• BRIEF: Extract the text of every entry below and reproduce each line word for word, keeping the original line order.

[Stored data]

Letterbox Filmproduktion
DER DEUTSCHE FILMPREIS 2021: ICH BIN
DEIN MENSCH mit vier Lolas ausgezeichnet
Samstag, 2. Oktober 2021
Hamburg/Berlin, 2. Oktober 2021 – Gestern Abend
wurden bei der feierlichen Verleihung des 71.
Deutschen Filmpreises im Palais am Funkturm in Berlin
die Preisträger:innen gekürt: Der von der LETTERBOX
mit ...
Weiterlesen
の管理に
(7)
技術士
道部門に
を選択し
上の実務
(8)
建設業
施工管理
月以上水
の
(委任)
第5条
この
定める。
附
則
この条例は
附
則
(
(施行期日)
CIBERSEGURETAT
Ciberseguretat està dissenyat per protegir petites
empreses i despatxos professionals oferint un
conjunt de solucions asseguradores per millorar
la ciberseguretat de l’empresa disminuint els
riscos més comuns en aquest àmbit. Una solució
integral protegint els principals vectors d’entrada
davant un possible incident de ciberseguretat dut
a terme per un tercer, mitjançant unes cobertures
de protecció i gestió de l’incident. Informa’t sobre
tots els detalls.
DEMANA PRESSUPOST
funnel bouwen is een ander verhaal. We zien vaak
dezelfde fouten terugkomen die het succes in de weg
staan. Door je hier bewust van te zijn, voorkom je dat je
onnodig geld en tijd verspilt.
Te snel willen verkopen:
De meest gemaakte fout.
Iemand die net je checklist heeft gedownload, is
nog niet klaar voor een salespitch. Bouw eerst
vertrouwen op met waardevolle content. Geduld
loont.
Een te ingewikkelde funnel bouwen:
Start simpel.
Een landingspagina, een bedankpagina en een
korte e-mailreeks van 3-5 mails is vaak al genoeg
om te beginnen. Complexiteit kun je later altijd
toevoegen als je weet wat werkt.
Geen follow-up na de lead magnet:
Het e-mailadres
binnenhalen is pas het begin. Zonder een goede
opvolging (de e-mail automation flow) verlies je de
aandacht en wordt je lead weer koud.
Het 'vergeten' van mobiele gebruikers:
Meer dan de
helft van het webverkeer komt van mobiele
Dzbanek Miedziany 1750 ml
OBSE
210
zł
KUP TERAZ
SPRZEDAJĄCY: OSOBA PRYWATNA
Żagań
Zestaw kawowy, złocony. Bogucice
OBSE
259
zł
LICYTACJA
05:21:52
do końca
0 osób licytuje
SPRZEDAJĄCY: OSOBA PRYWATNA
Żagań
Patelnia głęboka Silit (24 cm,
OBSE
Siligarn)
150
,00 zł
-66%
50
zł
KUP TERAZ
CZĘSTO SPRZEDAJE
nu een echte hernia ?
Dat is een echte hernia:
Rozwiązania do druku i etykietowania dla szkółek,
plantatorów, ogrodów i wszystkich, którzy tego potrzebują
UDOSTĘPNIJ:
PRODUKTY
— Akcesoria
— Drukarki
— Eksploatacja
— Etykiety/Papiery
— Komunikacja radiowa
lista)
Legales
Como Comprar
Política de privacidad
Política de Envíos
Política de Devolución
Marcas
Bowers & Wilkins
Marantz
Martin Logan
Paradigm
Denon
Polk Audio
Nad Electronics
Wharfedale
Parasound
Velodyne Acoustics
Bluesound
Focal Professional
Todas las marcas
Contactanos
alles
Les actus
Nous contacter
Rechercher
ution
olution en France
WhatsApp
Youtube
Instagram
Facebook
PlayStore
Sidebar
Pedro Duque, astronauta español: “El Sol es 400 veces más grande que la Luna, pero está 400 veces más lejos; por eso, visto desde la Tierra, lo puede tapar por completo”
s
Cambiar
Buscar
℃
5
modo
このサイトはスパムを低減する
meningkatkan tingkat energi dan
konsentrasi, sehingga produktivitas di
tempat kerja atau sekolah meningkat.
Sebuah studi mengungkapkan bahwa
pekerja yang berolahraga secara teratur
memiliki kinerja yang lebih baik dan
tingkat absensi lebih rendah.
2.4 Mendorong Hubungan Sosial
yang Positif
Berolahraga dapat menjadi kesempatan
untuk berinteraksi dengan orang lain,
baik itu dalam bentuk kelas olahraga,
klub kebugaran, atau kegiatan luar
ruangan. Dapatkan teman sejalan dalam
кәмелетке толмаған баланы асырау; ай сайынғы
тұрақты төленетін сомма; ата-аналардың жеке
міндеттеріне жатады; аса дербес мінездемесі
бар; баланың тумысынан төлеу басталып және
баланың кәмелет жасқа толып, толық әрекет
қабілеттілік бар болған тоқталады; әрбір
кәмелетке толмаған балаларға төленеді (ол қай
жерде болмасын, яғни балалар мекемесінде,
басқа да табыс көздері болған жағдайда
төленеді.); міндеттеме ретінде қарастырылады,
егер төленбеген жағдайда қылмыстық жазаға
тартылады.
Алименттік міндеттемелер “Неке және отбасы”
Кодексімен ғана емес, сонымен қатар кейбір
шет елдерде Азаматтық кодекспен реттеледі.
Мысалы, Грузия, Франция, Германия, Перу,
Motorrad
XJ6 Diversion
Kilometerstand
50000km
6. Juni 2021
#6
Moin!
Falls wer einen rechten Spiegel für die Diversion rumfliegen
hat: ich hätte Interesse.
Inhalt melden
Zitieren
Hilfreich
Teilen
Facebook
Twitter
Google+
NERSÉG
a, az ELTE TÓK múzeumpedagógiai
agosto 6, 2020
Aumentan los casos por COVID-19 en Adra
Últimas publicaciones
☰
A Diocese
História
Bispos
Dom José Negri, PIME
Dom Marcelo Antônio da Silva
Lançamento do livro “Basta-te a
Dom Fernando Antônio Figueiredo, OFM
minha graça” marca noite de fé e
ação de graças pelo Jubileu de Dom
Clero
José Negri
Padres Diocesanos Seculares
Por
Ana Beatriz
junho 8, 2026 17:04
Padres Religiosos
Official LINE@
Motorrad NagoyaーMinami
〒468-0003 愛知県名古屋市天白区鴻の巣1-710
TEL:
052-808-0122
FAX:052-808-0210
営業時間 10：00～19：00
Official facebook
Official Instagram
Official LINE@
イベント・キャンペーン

• RESULT:
Letterbox Filmproduktion
DER DEUTSCHE FILMPREIS 2021: ICH BIN
DEIN MENSCH mit vier Lolas ausgezeichnet
Samstag, 2. Oktober 2021
Hamburg/Berlin, 2. Oktober 2021 – Gestern Abend
wurden bei der feierlichen Verleihung des 71.
Deutschen Filmpreises im Palais am Funkturm in Berlin
die Preisträger:innen gekürt: Der von der LETTERBOX
mit ...
Weiterlesen
の管理に
(7)
技術士
道部門に
を選択し
上の実務
(8)
建設業
施工管理
月以上水
の
(委任)
第5条
この
定める。
附
則
この条例は
附
則
(
(施行期日)
CIBERSEGURETAT
Ciberseguretat està dissenyat per protegir petites
empreses i despatxos professionals oferint un
conjunt de solucions asseguradores per millorar
la ciberseguretat de l’empresa disminuint els
riscos més comuns en aquest àmbit. Una solució
integral protegint els principals vectors d’entrada
davant un possible incident de ciberseguretat dut
a terme per un tercer, mitjançant unes cobertures
de protecció i gestió de l’incident. Informa’t sobre
tots els detalls.
DEMANA PRESSUPOST
funnel bouwen is een ander verhaal. We zien vaak
dezelfde fouten terugkomen die het succes in de weg
staan. Door je hier bewust van te zijn, voorkom je dat je
onnodig geld en tijd verspilt.
Te snel willen verkopen:
De meest gemaakte fout.
Iemand die net je checklist heeft gedownload, is
nog niet klaar voor een salespitch. Bouw eerst
vertrouwen op met waardevolle content. Geduld
loont.
Een te ingewikkelde funnel bouwen:
Start simpel.
Een landingspagina, een bedankpagina en een
korte e-mailreeks van 3-5 mails is vaak al genoeg
om te beginnen. Complexiteit kun je later altijd
toevoegen als je weet wat werkt.
Geen follow-up na de lead magnet:
Het e-mailadres
binnenhalen is pas het begin. Zonder een goede
opvolging (de e-mail automation flow) verlies je de
aandacht en wordt je lead weer koud.
Het 'vergeten' van mobiele gebruikers:
Meer dan de
helft van het webverkeer komt van mobiele
Dzbanek Miedziany 1750 ml
OBSE
210
zł
KUP TERAZ
SPRZEDAJĄCY: OSOBA PRYWATNA
Żagań
Zestaw kawowy, złocony. Bogucice
OBSE
259
zł
LICYTACJA
05:21:52
do końca
0 osób licytuje
SPRZEDAJĄCY: OSOBA PRYWATNA
Żagań
Patelnia głęboka Silit (24 cm,
OBSE
Siligarn)
150
,00 zł
-66%
50
zł
KUP TERAZ
CZĘSTO SPRZEDAJE
nu een echte hernia ?
Dat is een echte hernia:
Rozwiązania do druku i etykietowania dla szkółek,
plantatorów, ogrodów i wszystkich, którzy tego potrzebują
UDOSTĘPNIJ:
PRODUKTY
— Akcesoria
— Drukarki
— Eksploatacja
— Etykiety/Papiery
— Komunikacja radiowa
lista)
Legales
Como Comprar
Política de privacidad
Política de Envíos
Política de Devolución
Marcas
Bowers & Wilkins
Marantz
Martin Logan
Paradigm
Denon
Polk Audio
Nad Electronics
Wharfedale
Parasound
Velodyne Acoustics
Bluesound
Focal Professional
Todas las marcas
Contactanos
alles
Les actus
Nous contacter
Rechercher
ution
olution en France
WhatsApp
Youtube
Instagram
Facebook
PlayStore
Sidebar
Pedro Duque, astronauta español: “El Sol es 400 veces más grande que la Luna, pero está 400 veces más lejos; por eso, visto desde la Tierra, lo puede tapar por completo”
s
Cambiar
Buscar
℃
5
modo
このサイトはスパムを低減する
meningkatkan tingkat energi dan
konsentrasi, sehingga produktivitas di
tempat kerja atau sekolah meningkat.
Sebuah studi mengungkapkan bahwa
pekerja yang berolahraga secara teratur
memiliki kinerja yang lebih baik dan
tingkat absensi lebih rendah.
2.4 Mendorong Hubungan Sosial
yang Positif
Berolahraga dapat menjadi kesempatan
untuk berinteraksi dengan orang lain,
baik itu dalam bentuk kelas olahraga,
klub kebugaran, atau kegiatan luar
ruangan. Dapatkan teman sejalan dalam
кәмелетке толмаған баланы асырау; ай сайынғы
тұрақты төленетін сомма; ата-аналардың жеке
міндеттеріне жатады; аса дербес мінездемесі
бар; баланың тумысынан төлеу басталып және
баланың кәмелет жасқа толып, толық әрекет
қабілеттілік бар болған тоқталады; әрбір
кәмелетке толмаған балаларға төленеді (ол қай
жерде болмасын, яғни балалар мекемесінде,
басқа да табыс көздері болған жағдайда
төленеді.); міндеттеме ретінде қарастырылады,
егер төленбеген жағдайда қылмыстық жазаға
тартылады.
Алименттік міндеттемелер “Неке және отбасы”
Кодексімен ғана емес, сонымен қатар кейбір
шет елдерде Азаматтық кодекспен реттеледі.
Мысалы, Грузия, Франция, Германия, Перу,
Motorrad
XJ6 Diversion
Kilometerstand
50000km
6. Juni 2021
#6
Moin!
Falls wer einen rechten Spiegel für die Diversion rumfliegen
hat: ich hätte Interesse.
Inhalt melden
Zitieren
Hilfreich
Teilen
Facebook
Twitter
Google+
NERSÉG
a, az ELTE TÓK múzeumpedagógiai
agosto 6, 2020
Aumentan los casos por COVID-19 en Adra
Últimas publicaciones
☰
A Diocese
História
Bispos
Dom José Negri, PIME
Dom Marcelo Antônio da Silva
Lançamento do livro “Basta-te a
Dom Fernando Antônio Figueiredo, OFM
minha graça” marca noite de fé e
ação de graças pelo Jubileu de Dom
Clero
José Negri
Padres Diocesanos Seculares
Por
Ana Beatriz
junho 8, 2026 17:04
Padres Religiosos
Official LINE@
Motorrad NagoyaーMinami
〒468-0003 愛知県名古屋市天白区鴻の巣1-710
TEL:
052-808-0122
FAX:052-808-0210
営業時間 10：00～19：00
Official facebook
Official Instagram
Official LINE@
イベント・キャンペーン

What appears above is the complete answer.